Аккорды обрушивались водопадом. Словно раскаты грома вытаптывали жалобную, едва слышную мелодию, то утопающую в бурном потоке, то вдруг возникающую и снова пропадающую в волнах подобно шепчущей пене. Лавину звуков сменила странная, душераздирающая песнь любви. Это не было анданте, готовое перейти в рыдание, какие стряпают посредственные музыканты, а протяжное, хриплое, почти дикое пение, надломленное и неровное. Звуки вырывались фонтаном и улетали куда-то огненным дождем, то нервно-торопливо сталкиваясь, то словно случайно разгуливая по клавишам. Временами какой-нибудь из звуков, отделившись, повисал на краю молчания, как будто спрашивая о чем-то пустоту. С внезапными прорывами в ткани мелодии зазвучала финальная тема, быть может, самая прекрасная во всем произведении, выдавая бессилие автора высказать свою возвышенную страсть.
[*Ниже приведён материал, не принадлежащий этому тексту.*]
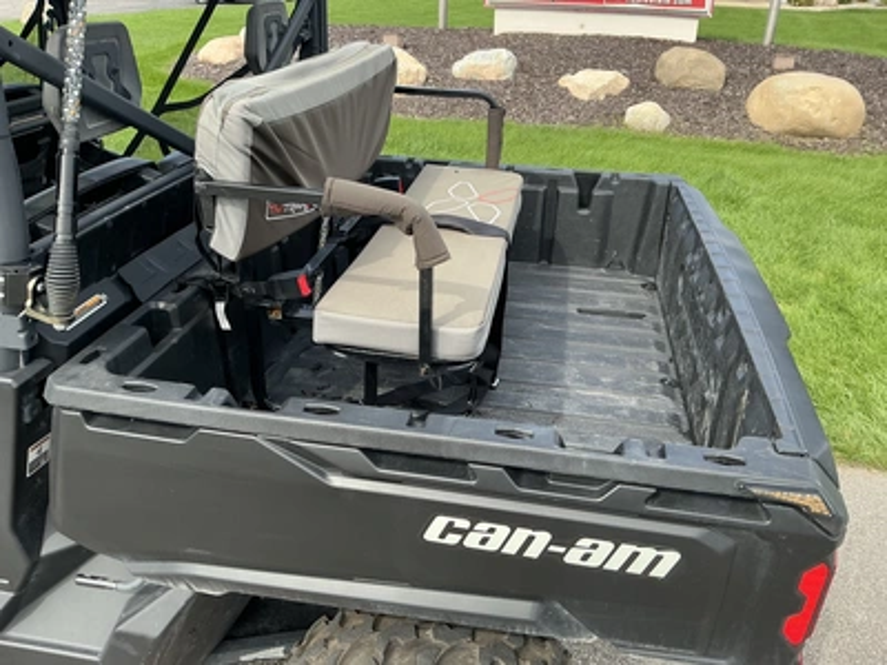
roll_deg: -2.5
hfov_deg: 63.4
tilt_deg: -24.5
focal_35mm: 28
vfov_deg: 49.7
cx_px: 444
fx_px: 717
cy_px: 332
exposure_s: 1/375
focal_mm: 3
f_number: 1.8
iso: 25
В ней звучало поражение ангела в его борьбе с невыразимым чувством.
Когда умолк последний аккорд и Дункан пришел в себя, он заметил, что соседи его не переставали беседовать друг с другом. Разговор шел о дивидендах горнодобывающей компании «Комсток». А их толстозадые супруги с выставленными напоказ бюстами, усыпанными ожерельями, цепочками и кулонами, устроились в углу веранды, где поедали пирожные, без умолку болтая и хихикая, всем своим видом напоминая хохлатых попугаев. Дункан был поражен всеобщим безразличием: судя по всему, только он один и слушал музыку. А может, она ему приснилась… «Звуковой сон… — подумал он. — Кажется, такое бывает…»
Чарлз встал и хотел уже попрощаться с хозяином дома, когда заметил в глубине салона стройный девичий силуэт в строгом платье из белого перкаля. На девушке не было ни одного украшения, и вся она странно контрастировала с кричащими шелками калифорниек.